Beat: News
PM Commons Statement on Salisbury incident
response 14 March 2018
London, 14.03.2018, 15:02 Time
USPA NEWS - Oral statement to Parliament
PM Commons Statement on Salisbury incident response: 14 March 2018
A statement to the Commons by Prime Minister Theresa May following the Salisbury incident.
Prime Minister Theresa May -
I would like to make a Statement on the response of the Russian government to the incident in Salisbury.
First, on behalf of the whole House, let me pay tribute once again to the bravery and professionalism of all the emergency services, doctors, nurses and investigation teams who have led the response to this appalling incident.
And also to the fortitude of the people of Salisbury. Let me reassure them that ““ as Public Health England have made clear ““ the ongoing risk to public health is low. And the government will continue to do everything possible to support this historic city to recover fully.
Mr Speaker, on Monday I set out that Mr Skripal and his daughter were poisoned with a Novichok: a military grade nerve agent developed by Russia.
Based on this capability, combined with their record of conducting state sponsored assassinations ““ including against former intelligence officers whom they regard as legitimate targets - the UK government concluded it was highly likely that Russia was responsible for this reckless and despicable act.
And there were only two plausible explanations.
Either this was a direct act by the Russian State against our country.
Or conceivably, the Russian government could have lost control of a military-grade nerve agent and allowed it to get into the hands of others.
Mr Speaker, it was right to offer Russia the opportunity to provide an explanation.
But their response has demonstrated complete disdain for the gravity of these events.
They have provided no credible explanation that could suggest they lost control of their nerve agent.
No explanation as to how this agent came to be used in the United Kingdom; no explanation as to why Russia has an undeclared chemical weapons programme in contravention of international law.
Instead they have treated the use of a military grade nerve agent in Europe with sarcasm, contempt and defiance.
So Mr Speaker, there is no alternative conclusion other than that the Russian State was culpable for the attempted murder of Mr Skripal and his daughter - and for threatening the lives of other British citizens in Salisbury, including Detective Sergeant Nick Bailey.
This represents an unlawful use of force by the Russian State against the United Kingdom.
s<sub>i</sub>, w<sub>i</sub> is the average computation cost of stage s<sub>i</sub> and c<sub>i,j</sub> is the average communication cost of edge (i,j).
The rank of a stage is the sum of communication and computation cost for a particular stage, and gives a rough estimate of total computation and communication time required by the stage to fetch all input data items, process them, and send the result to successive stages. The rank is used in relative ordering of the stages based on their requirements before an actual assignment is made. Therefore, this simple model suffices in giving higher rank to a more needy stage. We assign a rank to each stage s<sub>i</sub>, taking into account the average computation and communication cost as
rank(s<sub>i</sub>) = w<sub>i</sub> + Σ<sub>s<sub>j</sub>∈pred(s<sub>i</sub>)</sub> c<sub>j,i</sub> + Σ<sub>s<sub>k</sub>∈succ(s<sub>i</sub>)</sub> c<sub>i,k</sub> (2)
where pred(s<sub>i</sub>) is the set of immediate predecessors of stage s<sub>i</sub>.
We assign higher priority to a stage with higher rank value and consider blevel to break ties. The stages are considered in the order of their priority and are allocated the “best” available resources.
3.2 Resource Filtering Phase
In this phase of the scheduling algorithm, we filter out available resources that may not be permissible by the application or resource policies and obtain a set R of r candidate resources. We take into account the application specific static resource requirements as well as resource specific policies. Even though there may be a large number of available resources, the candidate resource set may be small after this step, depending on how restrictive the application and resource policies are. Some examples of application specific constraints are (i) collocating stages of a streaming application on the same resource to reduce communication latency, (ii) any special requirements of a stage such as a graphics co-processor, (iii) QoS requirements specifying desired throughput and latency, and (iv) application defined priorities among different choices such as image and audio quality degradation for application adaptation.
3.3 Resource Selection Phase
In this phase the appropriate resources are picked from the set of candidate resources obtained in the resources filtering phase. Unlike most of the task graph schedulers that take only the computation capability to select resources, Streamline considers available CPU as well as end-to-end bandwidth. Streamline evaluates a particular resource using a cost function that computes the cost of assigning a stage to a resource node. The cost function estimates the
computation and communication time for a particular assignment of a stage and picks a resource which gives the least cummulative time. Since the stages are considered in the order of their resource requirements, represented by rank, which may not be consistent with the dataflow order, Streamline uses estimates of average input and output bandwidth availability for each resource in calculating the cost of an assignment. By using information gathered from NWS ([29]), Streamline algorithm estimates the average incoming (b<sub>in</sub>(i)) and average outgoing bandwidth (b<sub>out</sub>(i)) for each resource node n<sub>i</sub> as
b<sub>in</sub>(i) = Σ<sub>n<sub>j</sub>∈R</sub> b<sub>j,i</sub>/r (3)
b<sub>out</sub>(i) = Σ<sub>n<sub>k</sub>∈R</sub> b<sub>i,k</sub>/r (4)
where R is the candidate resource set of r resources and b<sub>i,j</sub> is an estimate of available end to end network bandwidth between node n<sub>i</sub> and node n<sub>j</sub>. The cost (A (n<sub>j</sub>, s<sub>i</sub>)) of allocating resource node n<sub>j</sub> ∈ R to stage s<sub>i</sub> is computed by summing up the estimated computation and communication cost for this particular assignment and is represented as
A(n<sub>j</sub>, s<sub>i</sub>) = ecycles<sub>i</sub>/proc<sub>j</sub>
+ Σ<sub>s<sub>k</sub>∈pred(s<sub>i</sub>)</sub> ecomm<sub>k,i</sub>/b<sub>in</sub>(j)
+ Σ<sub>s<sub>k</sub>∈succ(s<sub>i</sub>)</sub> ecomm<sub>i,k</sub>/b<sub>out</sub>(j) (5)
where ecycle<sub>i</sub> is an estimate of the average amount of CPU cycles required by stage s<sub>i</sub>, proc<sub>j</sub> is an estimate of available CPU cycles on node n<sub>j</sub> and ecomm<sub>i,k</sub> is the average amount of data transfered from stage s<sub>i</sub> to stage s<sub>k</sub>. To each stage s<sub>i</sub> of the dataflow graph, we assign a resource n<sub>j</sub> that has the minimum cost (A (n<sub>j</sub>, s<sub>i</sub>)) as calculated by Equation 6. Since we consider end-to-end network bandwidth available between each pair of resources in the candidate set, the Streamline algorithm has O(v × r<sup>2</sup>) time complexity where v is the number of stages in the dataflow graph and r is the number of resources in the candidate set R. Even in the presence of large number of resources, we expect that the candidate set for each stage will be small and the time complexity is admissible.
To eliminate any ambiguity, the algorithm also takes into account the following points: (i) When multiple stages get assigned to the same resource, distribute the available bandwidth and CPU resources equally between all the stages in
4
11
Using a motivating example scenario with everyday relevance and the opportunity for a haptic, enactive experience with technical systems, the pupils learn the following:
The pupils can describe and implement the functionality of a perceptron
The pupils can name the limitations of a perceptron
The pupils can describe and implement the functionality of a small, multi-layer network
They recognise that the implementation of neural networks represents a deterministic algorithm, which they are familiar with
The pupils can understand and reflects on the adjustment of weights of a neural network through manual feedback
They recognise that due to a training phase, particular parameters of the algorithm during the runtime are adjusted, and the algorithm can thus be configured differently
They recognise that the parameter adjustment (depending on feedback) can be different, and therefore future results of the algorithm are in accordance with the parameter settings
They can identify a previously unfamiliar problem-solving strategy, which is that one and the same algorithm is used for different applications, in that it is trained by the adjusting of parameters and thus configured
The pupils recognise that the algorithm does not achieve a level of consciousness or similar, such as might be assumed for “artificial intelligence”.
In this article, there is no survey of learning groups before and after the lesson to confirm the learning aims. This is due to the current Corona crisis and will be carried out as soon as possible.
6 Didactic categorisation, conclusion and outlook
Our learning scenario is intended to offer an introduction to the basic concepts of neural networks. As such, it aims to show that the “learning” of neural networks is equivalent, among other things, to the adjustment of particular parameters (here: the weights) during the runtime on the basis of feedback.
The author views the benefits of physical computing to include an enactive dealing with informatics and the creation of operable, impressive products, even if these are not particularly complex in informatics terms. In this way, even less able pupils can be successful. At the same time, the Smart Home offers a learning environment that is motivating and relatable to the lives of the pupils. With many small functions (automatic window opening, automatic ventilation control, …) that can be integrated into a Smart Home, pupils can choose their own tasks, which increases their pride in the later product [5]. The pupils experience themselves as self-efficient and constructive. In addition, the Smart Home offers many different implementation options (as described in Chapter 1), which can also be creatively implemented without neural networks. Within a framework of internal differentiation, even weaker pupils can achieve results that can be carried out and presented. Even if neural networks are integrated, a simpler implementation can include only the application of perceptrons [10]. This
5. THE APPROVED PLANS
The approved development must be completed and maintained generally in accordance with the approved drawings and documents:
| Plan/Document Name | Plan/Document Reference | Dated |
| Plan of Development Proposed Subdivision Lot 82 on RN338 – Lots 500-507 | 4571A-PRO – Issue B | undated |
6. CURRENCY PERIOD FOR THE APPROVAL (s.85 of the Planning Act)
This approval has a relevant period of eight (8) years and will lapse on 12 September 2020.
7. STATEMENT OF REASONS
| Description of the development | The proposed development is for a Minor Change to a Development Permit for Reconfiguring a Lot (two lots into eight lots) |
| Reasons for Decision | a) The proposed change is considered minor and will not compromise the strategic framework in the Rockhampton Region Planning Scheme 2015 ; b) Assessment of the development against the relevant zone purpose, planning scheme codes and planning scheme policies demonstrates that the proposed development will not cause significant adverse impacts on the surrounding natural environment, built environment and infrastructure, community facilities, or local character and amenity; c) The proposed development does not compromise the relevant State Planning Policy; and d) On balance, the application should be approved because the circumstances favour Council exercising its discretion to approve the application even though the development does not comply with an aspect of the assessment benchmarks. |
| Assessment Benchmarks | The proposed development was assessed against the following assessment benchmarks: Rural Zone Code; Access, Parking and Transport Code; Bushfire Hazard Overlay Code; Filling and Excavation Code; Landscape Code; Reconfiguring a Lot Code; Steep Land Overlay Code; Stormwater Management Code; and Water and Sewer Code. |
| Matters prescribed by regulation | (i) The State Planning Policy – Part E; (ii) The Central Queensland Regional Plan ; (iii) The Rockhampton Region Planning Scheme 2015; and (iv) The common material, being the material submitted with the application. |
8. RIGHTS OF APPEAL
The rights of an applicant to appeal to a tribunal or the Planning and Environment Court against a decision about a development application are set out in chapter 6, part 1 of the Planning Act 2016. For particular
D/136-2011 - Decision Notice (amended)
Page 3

────────────────

▸ WORK ORDER
Go back to the listing above. Copy word for word the lines from the one with "Mr Speaker, on" through the one with "s<sub>i</sub>, w<sub>i</sub> is", and nothing more.

▸ EXERCISE RESPONSE
Mr Speaker, on Monday I set out that Mr Skripal and his daughter were poisoned with a Novichok: a military grade nerve agent developed by Russia.
Based on this capability, combined with their record of conducting state sponsored assassinations ““ including against former intelligence officers whom they regard as legitimate targets - the UK government concluded it was highly likely that Russia was responsible for this reckless and despicable act.
And there were only two plausible explanations.
Either this was a direct act by the Russian State against our country.
Or conceivably, the Russian government could have lost control of a military-grade nerve agent and allowed it to get into the hands of others.
Mr Speaker, it was right to offer Russia the opportunity to provide an explanation.
But their response has demonstrated complete disdain for the gravity of these events.
They have provided no credible explanation that could suggest they lost control of their nerve agent.
No explanation as to how this agent came to be used in the United Kingdom; no explanation as to why Russia has an undeclared chemical weapons programme in contravention of international law.
Instead they have treated the use of a military grade nerve agent in Europe with sarcasm, contempt and defiance.
So Mr Speaker, there is no alternative conclusion other than that the Russian State was culpable for the attempted murder of Mr Skripal and his daughter - and for threatening the lives of other British citizens in Salisbury, including Detective Sergeant Nick Bailey.
This represents an unlawful use of force by the Russian State against the United Kingdom.
s<sub>i</sub>, w<sub>i</sub> is the average computation cost of stage s<sub>i</sub> and c<sub>i,j</sub> is the average communication cost of edge (i,j).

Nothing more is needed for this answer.